William J. Mann Jr., MD
Neptune Township, New Jersey
Robotic surgery led to injury
Dr. Baggish fails to describe the most important variable in preventing major vessel injury: Do not do the wrong procedure! The complications described in the opening case could have been avoided if the surgeon had performed a simple open laparoscopy or mini-laparotomy. How can anybody justify the risks and cost of a robotic approach in a woman with a body mass index of 25 kg/m2?
I am ashamed of colleagues who jump onto the new-technology bandwagon to improve their learning curve or for marketing reasons.
Pablo Pinzon, MD
Oklahoma City, Oklahoma
Dr. Baggish responds Sharp trocars enhance control
Dr. Mann makes a good point. Direction and angle are critical variables in avoiding major vessel injury—but control of the trocar thrust is also an important part of the safety equation. Many of the aortic and iliac injuries I have studied are through-and-through injuries in which the trocar passed through the anterior abdominal wall, peritoneal cavity, and posterior wall, stopped only by the backbone.

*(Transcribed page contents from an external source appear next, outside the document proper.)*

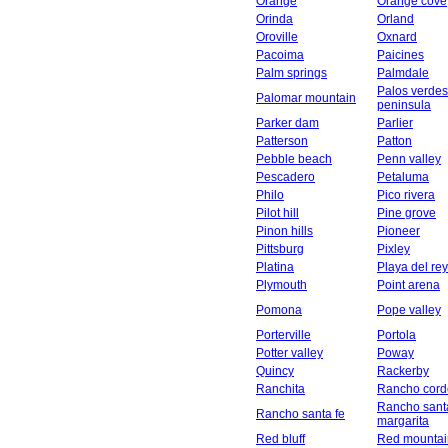
Orange
Orange cove
Orinda
Orland
Oroville
Oxnard
Pacoima
Paicines
Palm springs
Palmdale
Palos verdes
Palomar mountain
peninsula
Parker dam
Parlier
Patterson
Patton
Pebble beach
Penn valley
Pescadero
Petaluma
Philo
Pico rivera
Pilot hill
Pine grove
Pinon hills
Pioneer
Pittsburg
Pixley
Platina
Playa del rey
Plymouth
Point arena
Pomona
Pope valley
Porterville
Portola
Potter valley
Poway
Quincy
Rackerby
Ranchita
Rancho cord
Rancho sant
Rancho santa fe
margarita
Red bluff
Red mountai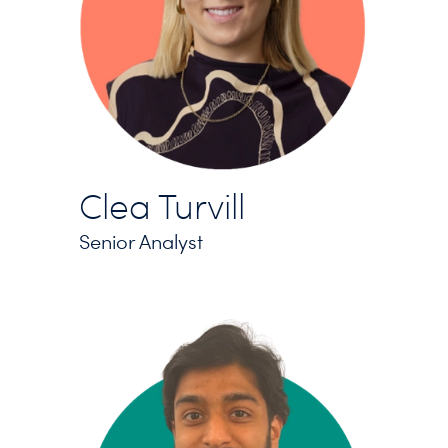
Clea Turvill
Senior Analyst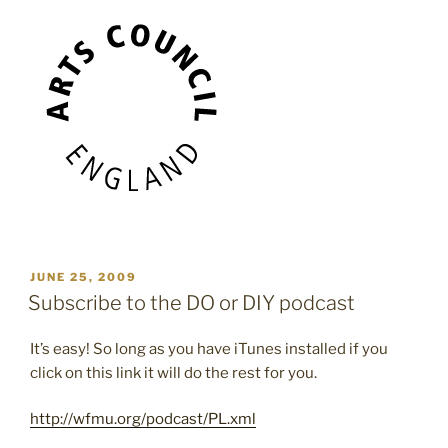
POSTED
JUNE 25, 2009
ON
Subscribe to the DO or DIY podcast
It’s easy! So long as you have iTunes installed if you
click on this link it will do the rest for you.
http://wfmu.org/podcast/PL.xml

Generally speaking, sharp disposable trocars require significantly less force to insert and provide better control for entry, provided the surgeon employs counter-traction and uses the thumb, index finger, and center finger to insert the trocar in the fashion of throwing a dart.1 This approach is safer than the twisting and pushing forces required with optical trocars and dull reusable instruments.

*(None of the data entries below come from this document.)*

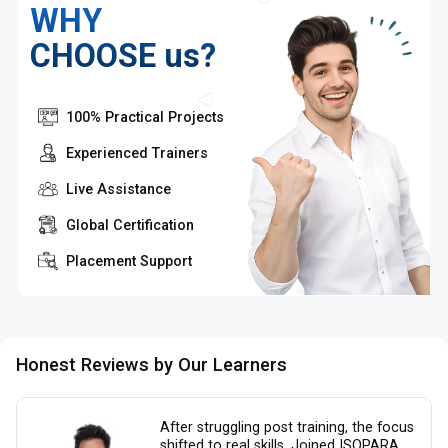
WHY
CHOOSE us?
100% Practical Projects
Experienced Trainers
Live Assistance
Global Certification
Placement Support
Honest Reviews by Our Learners
After struggling post training, the focus
shifted to real skills. Joined ISOPARA,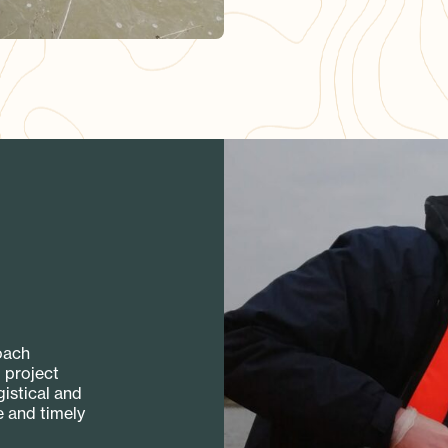
oach
 project
istical and
e and timely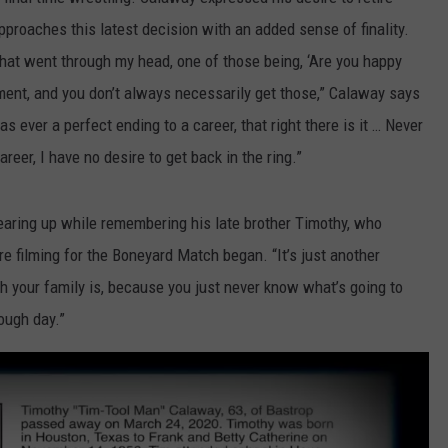
approaches this latest decision with an added sense of finality.
 that went through my head, one of those being, ‘Are you happy
ment, and you don’t always necessarily get those,” Calaway says
 ever a perfect ending to a career, that right there is it … Never
areer, I have no desire to get back in the ring.”
tearing up while remembering his late brother Timothy, who
e filming for the Boneyard Match began. “It’s just another
h your family is, because you just never know what’s going to
ough day.”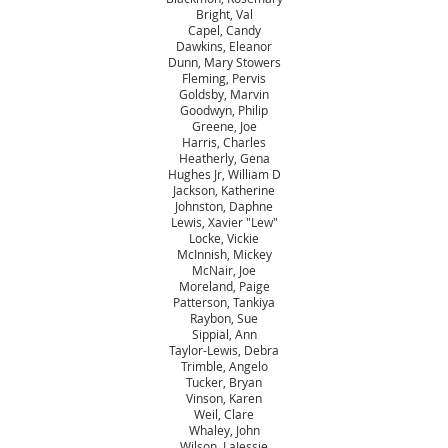
Bright, Val
Capel, Candy
Dawkins, Eleanor
Dunn, Mary Stowers
Fleming, Pervis
Goldsby, Marvin
Goodwyn, Philip
Greene, Joe
Harris, Charles
Heatherly, Gena
Hughes Jr, William D
Jackson, Katherine
Johnston, Daphne
Lewis, Xavier "Lew"
Locke, Vickie
McInnish, Mickey
McNair, Joe
Moreland, Paige
Patterson, Tankiya
Raybon, Sue
Sippial, Ann
Taylor-Lewis, Debra
Trimble, Angelo
Tucker, Bryan
Vinson, Karen
Weil, Clare
Whaley, John
Wilson, LaJessie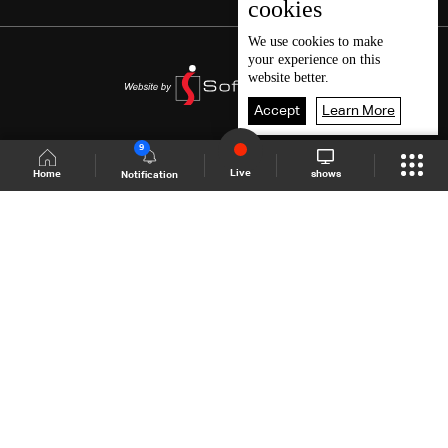
cookies
We use
cookies
to make
your experience on this
website better.
Accept
Learn More
9
Live
shows
Home
Notification
Shows Site
Schedule
Live
Back To Top
Join millions of followers
LBCI Lebanon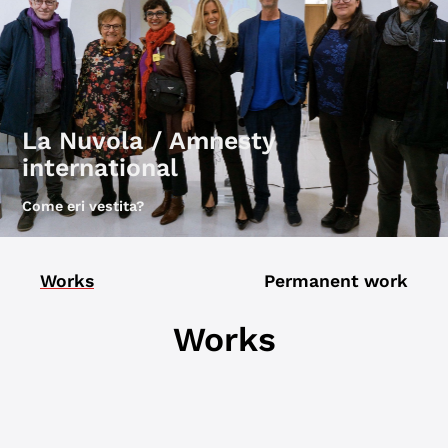
La Nuvola / Amnesty
international
Come eri vestita?
Works
Permanent work
Works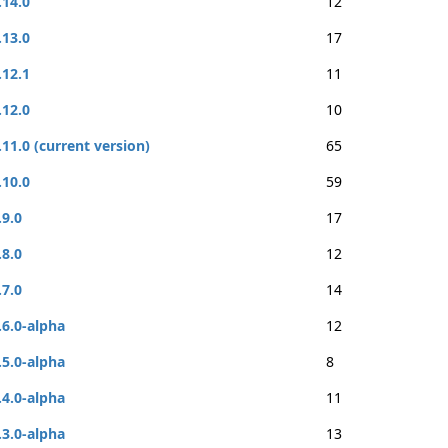
.14.0
12
.13.0
17
.12.1
11
.12.0
10
.11.0 (current version)
65
.10.0
59
.9.0
17
.8.0
12
.7.0
14
.6.0-alpha
12
.5.0-alpha
8
.4.0-alpha
11
.3.0-alpha
13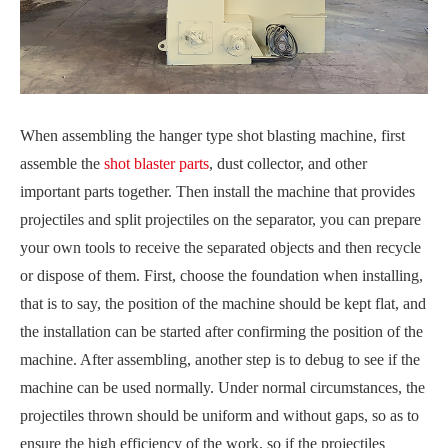
When assembling the hanger type shot blasting machine, first
assemble the
shot blaster parts
, dust collector, and other
important parts together. Then install the machine that provides
projectiles and split projectiles on the separator, you can prepare
your own tools to receive the separated objects and then recycle
or dispose of them. First, choose the foundation when installing,
that is to say, the position of the machine should be kept flat, and
the installation can be started after confirming the position of the
machine. After assembling, another step is to debug to see if the
machine can be used normally. Under normal circumstances, the
projectiles thrown should be uniform and without gaps, so as to
ensure the high efficiency of the work, so if the projectiles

Dr. Pinzon makes a good point. The case I presented did not require a robot—that was the surgeon’s choice. And the decision to insert a trocar several centimeters above the umbilicus in the midline was not one I would have made. The gynecologist also used an 11-inch trocar—a dangerous device, particularly when it is thrust at the wrong angle of entry. However, the great vessel injury in this case had nothing to do with the robot, as the injury occurred before a robot could be deployed.

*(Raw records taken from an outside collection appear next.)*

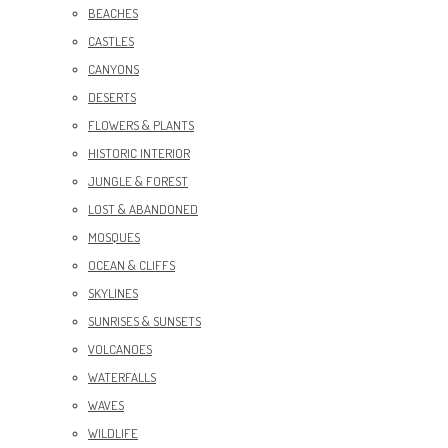
BEACHES
CASTLES
CANYONS
DESERTS
FLOWERS & PLANTS
HISTORIC INTERIOR
JUNGLE & FOREST
LOST & ABANDONED
MOSQUES
OCEAN & CLIFFS
SKYLINES
SUNRISES & SUNSETS
VOLCANOES
WATERFALLS
WAVES
WILDLIFE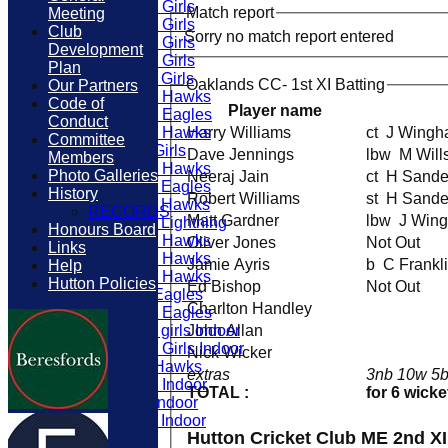
U15 Girls
Match report
Meeting
U12 Girls
Club
Sorry no match report entered
U10 Girls
Development
U13 Girls
Plan
U11 Girls
Oaklands CC- 1st XI Batting
Our Partners
U16 Hawks
Code of
Player name
U12 Eagles
Conduct
U15 Hawks
Harry Williams
ct J Win
Committee
U9 Girls
Dave Jennings
lbw M Wil
Members
U14 Hawks
Photo Galleries
Neeraj Jain
ct H San
U11 Eagles
History
Robert Williams
st H Sand
U11 Hawks
RECORDS
Matt Gardner
lbw J W
U11 Lightning
Honours Board
U12 Hawks
Oliver Jones
Not Out
Links
U13 Hawks
Jamie Ayris
b C Frankl
Help
U10 Hawks
Hutton Policies
Ed Bishop
Not Out
U9 Eagles
Charlton Handley
U10 Eagles
U11 girls Indoor
John Allan
U16 Girls Indoor
Nick Wicker
U9 Hawks
extras
3nb 10w 5b
U10 Indoor
TOTAL :
for 6 wicke
U9 Indoor
U11 Indoor
Hutton Cricket Club ME 2nd X
TEAMS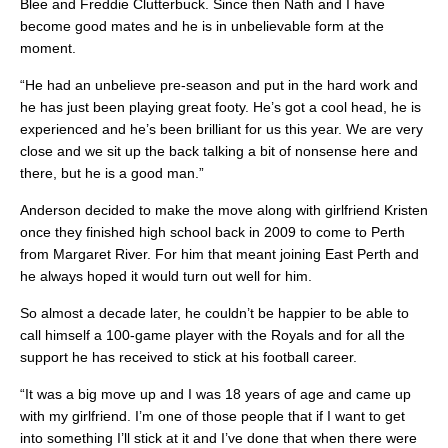
Blee and Freddie Clutterbuck. Since then Nath and I have
become good mates and he is in unbelievable form at the
moment.
“He had an unbelieve pre-season and put in the hard work and
he has just been playing great footy. He’s got a cool head, he is
experienced and he’s been brilliant for us this year. We are very
close and we sit up the back talking a bit of nonsense here and
there, but he is a good man.”
Anderson decided to make the move along with girlfriend Kristen
once they finished high school back in 2009 to come to Perth
from Margaret River. For him that meant joining East Perth and
he always hoped it would turn out well for him.
So almost a decade later, he couldn’t be happier to be able to
call himself a 100-game player with the Royals and for all the
support he has received to stick at his football career.
“It was a big move up and I was 18 years of age and came up
with my girlfriend. I’m one of those people that if I want to get
into something I’ll stick at it and I’ve done that when there were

1. Baggish MS, Gandhi S, Kasper G. Force required by laparoscopic trocar devices to penetrate the human female’s anterior wall. J Gynecol Surg. 2003;19(1):1–11.
“DOES MEDIOLATERAL EPISIOTOMY REDUCE THE RISK OF ANAL SPHINCTER INJURY IN OPERATIVE VAGINAL DELIVERY?”
ERROL R. NORWITZ, MD, PHD (EXAMINING THE EVIDENCE; AUGUST 2012)
Is proper episiotomy repair a waning art?
The study that Dr. Norwitz reviewed failed to consider blood loss, postpartum healing, and subsequent dyspareunia when comparing midline and mediolateral episiotomies.1 It also would be of interest to assess long-term outcomes after proper repair of third- and fourth-degree episiotomies.
I believe that declining experience in operative delivery is behind many lasting problems. Is it possible that knowledge of proper repair of third- and fourth-degree episiotomies is being lost, thereby changing these statistics?
L.J. Leeds, MD
1. de Vogel J, der Leeuw-van Beek A, Gietelink D, et al. The effect of mediolateral episiotomy during operative vaginal delivery on the risk of developing obstetrical anal sphincter injuries. Am J Obstet Gynecol. 2012;206(5):404.e1–e5.
“NEW DATA: HIV-INFECTED WOMEN DO NOT HAVE AN ELEVATED RISK OF CERVICAL CANCER”
JANELLE YATES (AUGUST 2012)
Study sheds new light on a long-held misconception
The data highlighted in this article come from an excellent study that has shed more light on the long-held misconception that HIV-infected women have a higher risk of cervical dysplasia and, perhaps, cervical cancer.1 We need multicenter and multinational studies of this kind to settle this issue once and for all. The outcome would be of great significance in terms of reducing health-care costs and unnecessary interventions that many HIV-infected women undergo as a result of frequent Pap testing.
Christopher Enakpene, MD
Brooklyn, New York
1. Keller MJ, Burk RD, Xie X, et al. Risk of cervical precancer and cancer among HIV-infected women with normal cervical cytology and no evidence of oncogenic HPV infection. JAMA. 2012;308(4):362–369.